Methods and results: Propensity score matching was adopted to compare PVI-only ablation outcomes via the Farawave™ system (Group PFA), cryoballoon (Group CRYO), or focal radiofrequency (Group RF) (PFA:CRYO:RF ratio = 1:2:2). Among 1572 (mean age: 62.4 ± 11.3 years; 42.5% females) PAF patients undergoing first time PVI with either PFA (n = 174), CRYO (n = 655), or RF (n = 743), propensity score matching yielded 174 PFA, 348 CRYO, and 348 RF patients. First-pass isolation was achieved in 98.8% of pulmonary veins (PVs) with PFA, 81.5% with CRYO, and 73.1% with RF (P < 0.001). Procedural and dwell times were significantly shorter with PFA, whereas the availability of a 3D mapping system led to a significant reduction in X-ray exposure with RF. Overall complication rates were 3.4% (n = 6) with PFA, 8.6% (n = 30) with CRYO, and 5.5% (n = 19) with RF (P = 0.052). The 1-year Kaplan-Meier estimated freedom from any atrial tachyarrhythmia was 79.3% with PFA, 74.7% with CRYO, and 72.4% with RF (log-rank P-value: 0.24). Among 145 repeat ablation procedures, PV reconnection rate was 19.1% after PFA, 27.5% after CRYO, and 34.8% after RF (P = 0.01).
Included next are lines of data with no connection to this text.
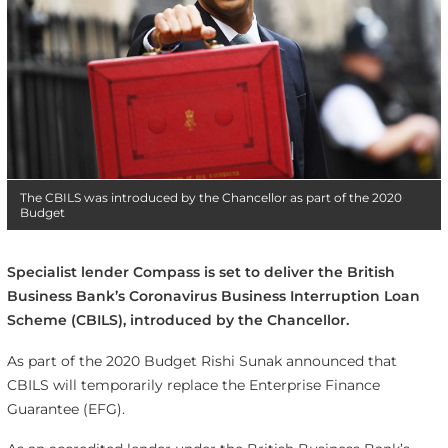
The CBILS was introduced by the Chancellor as part of the 2020
Budget
Specialist lender Compass is set to deliver the British
Business Bank’s Coronavirus Business Interruption Loan
Scheme (CBILS), introduced by the Chancellor.
As part of the 2020 Budget Rishi Sunak announced that
CBILS will temporarily replace the Enterprise Finance
Guarantee (EFG).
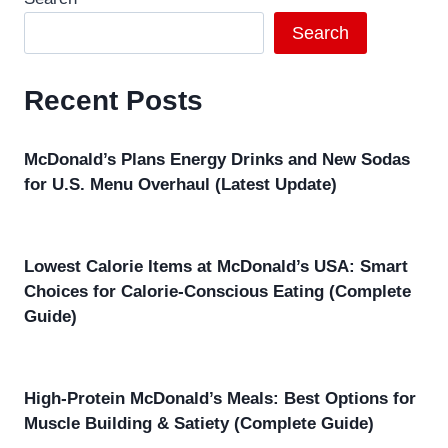
Search
Recent Posts
McDonald’s Plans Energy Drinks and New Sodas
for U.S. Menu Overhaul (Latest Update)
Lowest Calorie Items at McDonald’s USA: Smart
Choices for Calorie-Conscious Eating (Complete
Guide)
High-Protein McDonald’s Meals: Best Options for
Muscle Building & Satiety (Complete Guide)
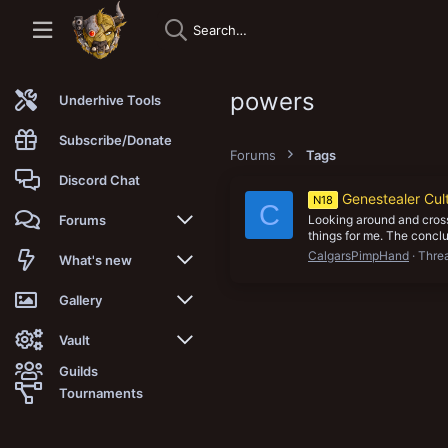
powers
Underhive Tools
Subscribe/Donate
Forums
Tags
Discord Chat
Genestealer Cu
N18
C
Looking around and cross
Forums
things for me. The conclus
CalgarsPimpHand
Thre
New posts
What's new
Trending
New posts
Gallery
Search forums
New media
New media
Vault
Guilds
Members
New media comments
New comments
Latest reviews
Tournaments
New Vault
Search media
Search Vault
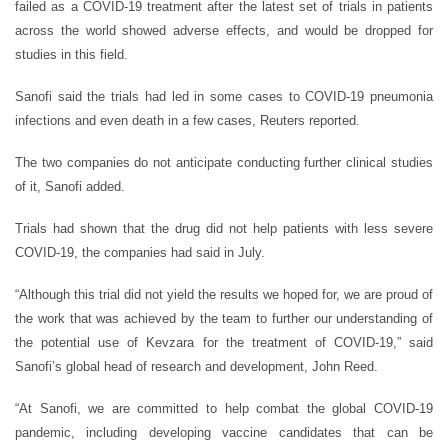
failed as a COVID-19 treatment after the latest set of trials in patients
across the world showed adverse effects, and would be dropped for
studies in this field.
Sanofi said the trials had led in some cases to COVID-19 pneumonia
infections and even death in a few cases, Reuters reported.
The two companies do not anticipate conducting further clinical studies
of it, Sanofi added.
Trials had shown that the drug did not help patients with less severe
COVID-19, the companies had said in July.
“Although this trial did not yield the results we hoped for, we are proud of
the work that was achieved by the team to further our understanding of
the potential use of Kevzara for the treatment of COVID-19,” said
Sanofi’s global head of research and development, John Reed.
“At Sanofi, we are committed to help combat the global COVID-19
pandemic, including developing vaccine candidates that can be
Conclusion: Pulsed field ablation contributed to significantly shorter procedural times. Follow-up data showed a similar arrhythmia freedom, although a higher rate of PV reconnection was documented in post-CRYO and post-RF redo procedures.
Keywords: Atrial fibrillation; Atrial flutter; Cryoablation; Focal ablation; Pulsed field ablation; Radiofrequency; Single-shot.
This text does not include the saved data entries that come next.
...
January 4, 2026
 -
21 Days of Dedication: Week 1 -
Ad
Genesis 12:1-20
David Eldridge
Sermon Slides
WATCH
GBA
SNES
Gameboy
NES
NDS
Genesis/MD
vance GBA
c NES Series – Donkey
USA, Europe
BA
© The Author(s) 2024. Published by Oxford University Press on behalf of the European Society of Cardiology.
Conflict of interest statement
Conflict of interest: I have read the journal’s policy and the authors of this manuscript have the following competing interests. A.N. received speaker honoraria from Boston Scientific, Biosense Webster, Abbott, Biotronik, and Medtronic; and is a consultant for Biosense Webster, Abbott, and Janssen. G.-B.C. received compensation for teaching purposes and proctoring from Medtronic, Abbott, Biotronik, Boston Scientific, and Acutus Medical. C.d.A. receives research grants on behalf of the centre from Biotronik, Medtronic, Abbott, LivaNova, Boston Scientific, AtriCure, Philips, and Acutus. The other authors have declared that no competing interests exist.